Monday, 30 June 2008

Ownership...

I think the general pattern of these blogs is not that things are "wrong" but more that they are only half the story. This is in tune with the Hegelian dialectical view that for every thesis about the world there will emerge a counter view and the tension so arising is what pushes consciousness to develop a new transcandent view - the famous aufhebung if you follow German philosophy. And what is the aufehebung of that ;-)

So there is probably some truth to the notions of ownership that I have rallied against. The most convincing argument comes from Hegel... indeed a single line (which I can't find now) but it says that ownership is the physical projection of the notion of self so that we can examine it in its material form. This is a stage in the development of a spiritual consciousness, that is the best argument for the validity of ownership.

However its antithesis time in these pages and I want to ryle against it's absurdity more.

Walk down to the beach and the gathering of limpets and periwinkles off the rocks, which are good to eat, but better collect some drift wood, making a fire and eat a sumptious meal.

Now take the car to your local supermarket via the petrol station. Gather your food from the shelves, queue and pay at the check-out. Drive home and cook it.

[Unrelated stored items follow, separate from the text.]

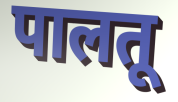
पालतू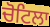
ਚੋਟਿਲਾ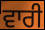
ਵਾਰੀ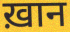
ख़ानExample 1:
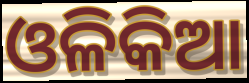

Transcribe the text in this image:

ଓଳିକିଆ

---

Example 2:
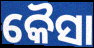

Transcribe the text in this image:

କୈସା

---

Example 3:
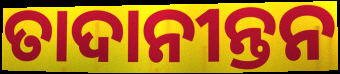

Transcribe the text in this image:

ତାଦାନୀନ୍ତନ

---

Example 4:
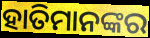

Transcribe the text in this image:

ହାତିମାନଙ୍କର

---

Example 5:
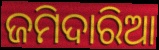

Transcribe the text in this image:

ଜମିଦାରିଆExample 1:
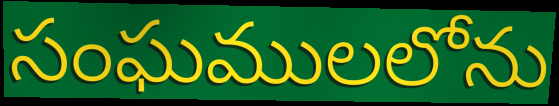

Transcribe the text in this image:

సంఘములలోను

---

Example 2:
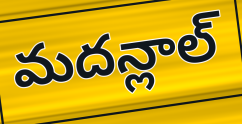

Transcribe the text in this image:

మదన్లాల్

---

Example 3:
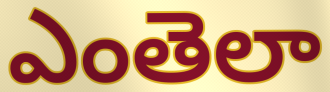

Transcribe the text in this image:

ఎంతెలా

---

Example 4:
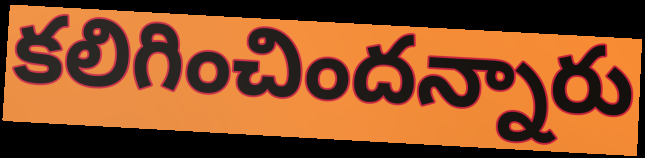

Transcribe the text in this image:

కలిగించిందన్నారు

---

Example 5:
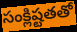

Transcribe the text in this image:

సంక్లిష్టతతో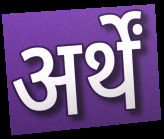
अर्थें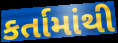
કર્તામાંથી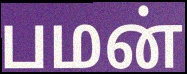
பமன்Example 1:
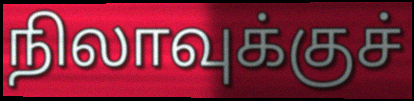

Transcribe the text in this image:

நிலாவுக்குச்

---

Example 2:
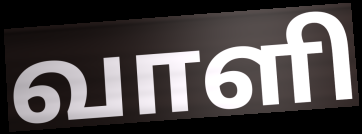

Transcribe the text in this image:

வாளி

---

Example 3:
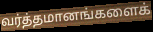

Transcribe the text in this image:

வர்த்தமானங்களைக்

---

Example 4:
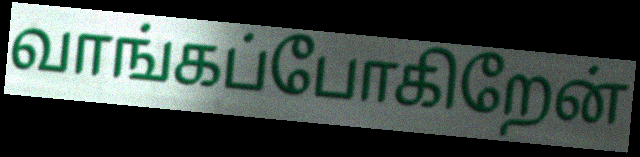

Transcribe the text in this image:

வாங்கப்போகிறேன்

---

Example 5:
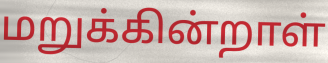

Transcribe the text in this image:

மறுக்கின்றாள்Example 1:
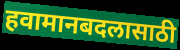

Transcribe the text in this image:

हवामानबदलासाठी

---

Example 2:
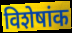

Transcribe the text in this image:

विशेषांक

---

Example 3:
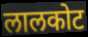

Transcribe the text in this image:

लालकोट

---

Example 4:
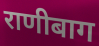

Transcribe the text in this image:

राणीबाग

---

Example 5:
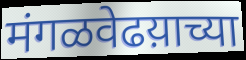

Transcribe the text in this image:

मंगळवेढय़ाच्या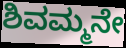
ಶಿವಮ್ಮನೇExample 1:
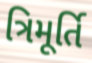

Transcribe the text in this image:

ત્રિમૂર્તિ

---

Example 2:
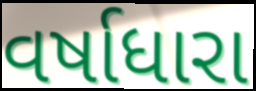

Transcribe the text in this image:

વર્ષાધારા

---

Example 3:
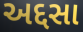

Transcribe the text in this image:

અદ્દસા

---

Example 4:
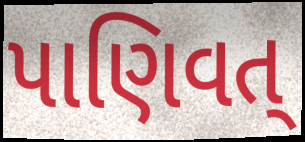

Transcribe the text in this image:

પાણિવત્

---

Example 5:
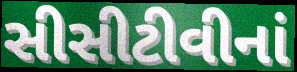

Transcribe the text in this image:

સીસીટીવીનાં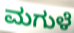
ಮಗುಳೆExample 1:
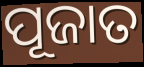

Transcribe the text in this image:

ପୂଜାତ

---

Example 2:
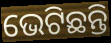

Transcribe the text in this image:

ଭେଟିଛନ୍ତି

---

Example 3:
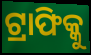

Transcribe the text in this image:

ଟ୍ରାଫିକ୍କୁ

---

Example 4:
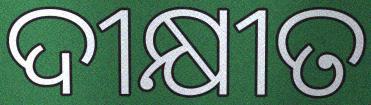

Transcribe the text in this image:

ଦୀକ୍ଷୀତ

What exactly is the difference? If you look carefully, not a lot. The supermarket won't let you take the food off the shelves, and the petrol station and gas company won't let you just take the fuel without exchanging actually precious metal (or its legally precious equivalent, money). Nature oddly will?

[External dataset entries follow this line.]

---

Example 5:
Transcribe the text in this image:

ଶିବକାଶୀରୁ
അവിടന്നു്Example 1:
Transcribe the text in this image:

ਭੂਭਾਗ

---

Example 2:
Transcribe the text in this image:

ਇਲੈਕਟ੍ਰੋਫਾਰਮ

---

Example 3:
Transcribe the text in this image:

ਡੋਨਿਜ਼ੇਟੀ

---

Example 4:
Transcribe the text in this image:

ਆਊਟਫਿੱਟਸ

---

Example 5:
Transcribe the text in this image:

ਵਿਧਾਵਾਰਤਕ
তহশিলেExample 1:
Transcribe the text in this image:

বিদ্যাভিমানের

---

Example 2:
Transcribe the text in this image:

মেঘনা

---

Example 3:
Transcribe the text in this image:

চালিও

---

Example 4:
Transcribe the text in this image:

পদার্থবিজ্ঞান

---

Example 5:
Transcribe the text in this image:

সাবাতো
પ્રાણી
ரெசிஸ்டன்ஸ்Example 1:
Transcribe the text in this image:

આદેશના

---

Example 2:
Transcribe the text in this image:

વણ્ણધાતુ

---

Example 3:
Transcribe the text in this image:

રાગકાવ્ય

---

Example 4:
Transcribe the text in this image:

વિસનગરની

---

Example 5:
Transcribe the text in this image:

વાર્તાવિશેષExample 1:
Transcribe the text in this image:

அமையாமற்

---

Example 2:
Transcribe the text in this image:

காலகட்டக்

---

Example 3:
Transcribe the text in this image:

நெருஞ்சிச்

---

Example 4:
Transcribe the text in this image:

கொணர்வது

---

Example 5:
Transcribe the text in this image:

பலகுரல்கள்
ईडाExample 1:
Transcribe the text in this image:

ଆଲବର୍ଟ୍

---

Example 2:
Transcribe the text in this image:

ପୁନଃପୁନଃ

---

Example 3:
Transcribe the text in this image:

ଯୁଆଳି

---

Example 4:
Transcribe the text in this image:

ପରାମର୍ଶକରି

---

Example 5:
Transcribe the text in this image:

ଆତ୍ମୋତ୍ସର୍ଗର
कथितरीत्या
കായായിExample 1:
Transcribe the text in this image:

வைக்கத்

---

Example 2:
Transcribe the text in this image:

The argument is that the companies own the products and agree to exchange them at a price. To qualify for that exchange process we need to get some money and we have to do some "paid" work. The argument being that the products that the companies sell belongs to them because they have done some work, and we must do some work also.

But as the beach scenario shows this isn't true. There is little more work to collecting food from the beech than going to the shops and collecting it off the shelves, but the former is considered sufficient to demark ownership while the latter is insufficiant.

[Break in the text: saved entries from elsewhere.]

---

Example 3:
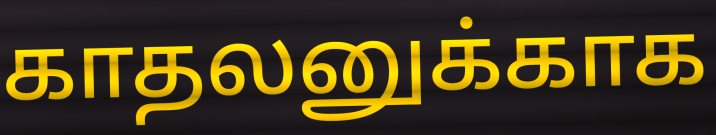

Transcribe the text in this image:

காதலனுக்காக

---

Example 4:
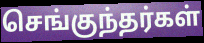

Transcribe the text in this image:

செங்குந்தர்கள்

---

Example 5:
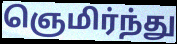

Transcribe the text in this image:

ஞெமிர்ந்து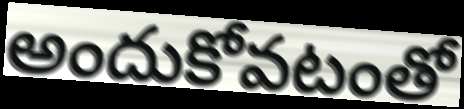
అందుకోవటంతో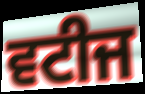
ਵਟੀਜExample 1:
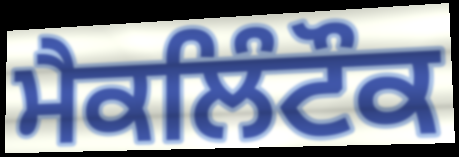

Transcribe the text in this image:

ਮੈਕਲਿੰਟੌਕ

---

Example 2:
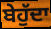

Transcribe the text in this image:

ਬੇਹੁੱਦਾ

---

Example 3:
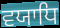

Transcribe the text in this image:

ਵਯਾਧਿ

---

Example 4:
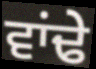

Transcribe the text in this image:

ਵਾਂਢੇ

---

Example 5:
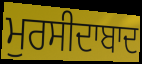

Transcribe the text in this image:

ਮੁਰਸੀਦਾਬਾਦ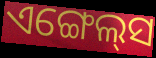
ଏଙ୍ଗେଲ୍‌ସ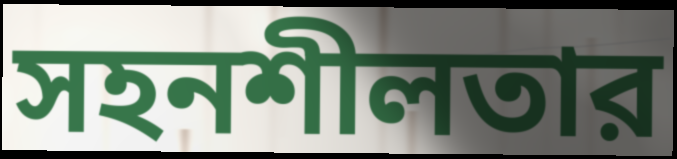
সহনশীলতার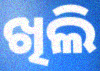
ଖିଲିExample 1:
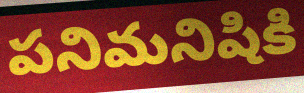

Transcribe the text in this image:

పనిమనిషికి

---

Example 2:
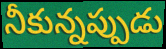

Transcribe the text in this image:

నీకున్నప్పుడు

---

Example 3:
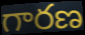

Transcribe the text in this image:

గారణ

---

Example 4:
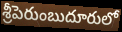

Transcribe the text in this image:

శ్రీపెరుంబుదూరులో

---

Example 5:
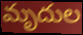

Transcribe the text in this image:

మృదులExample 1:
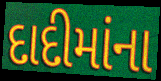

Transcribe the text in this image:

દાદીમાંના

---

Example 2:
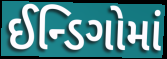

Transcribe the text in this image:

ઈન્ડિગોમાં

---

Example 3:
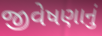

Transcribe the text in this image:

જીવેષણાનું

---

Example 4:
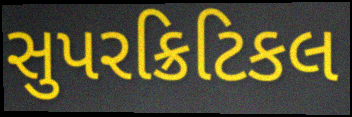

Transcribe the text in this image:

સુપરક્રિટિકલ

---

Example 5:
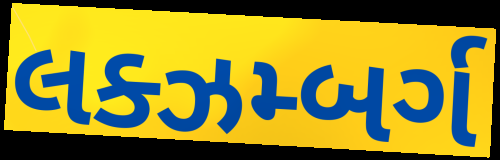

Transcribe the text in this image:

Nature it has always seemed to me get short changed every time. This is the real error in Mankinds thinking; past, present and probably future. Really Nature owns everything, or as the religions say, the fruits of our labours belong to God.

Once it can be shown that the qualifications for ownership are very unclear then a whole can of worms erupts, most famously the ownership of the extra productivity arising from machine labour and economy of scale. In Capitalist systems the machine owner inherits the machines productivity. Which is expanded to: the investors in a company own the companies productivity. But really this is absurd and more tradition than reason.

The tradition at work here I suspect is the one of ruling class. We accept a ruling class and they have evolved over the ages into the class which owns the industry. They don't really own it, but we accept this hegemony because it fits the pattern we are used to of a ruling class.

It is absurd that the sculpters and builders who built St Pauls cathedral in London are all subsumed by the name of Sir Christopher Wren whose own hands would have been too unskilled to do most of the work. The building - actually regarded as poor in archetectural circles - is the result of the English craft system of the 1700s, traditions going back centuries and having evolved over even longer. C. Wren on the other hand is a figure head from the ruling classes and we accept this, it is part of the tradition.

It is absurd to me that the cleaner who makes the foyer of a grand building look grand is considered "lower" than the owners of that building. Without the cleaner it won't look grand for very long, so really the cleaner is the grand one. The cleaner it is true wouldn't be able to be grand without the big house to clean, and the owners of the big house wouldn't be able to be grand without an army of servants and supporters of their lifestyle - they are inter-dependent and this is a dialectic. In this sense to the wise they are profoundly equal, but many people who think themselves Aryan (noble) are not really Aryan because they are not wise and do not see this. This is where society is collapsing and entering a darkness.

I'm signing off now for a return to the non-electronic world.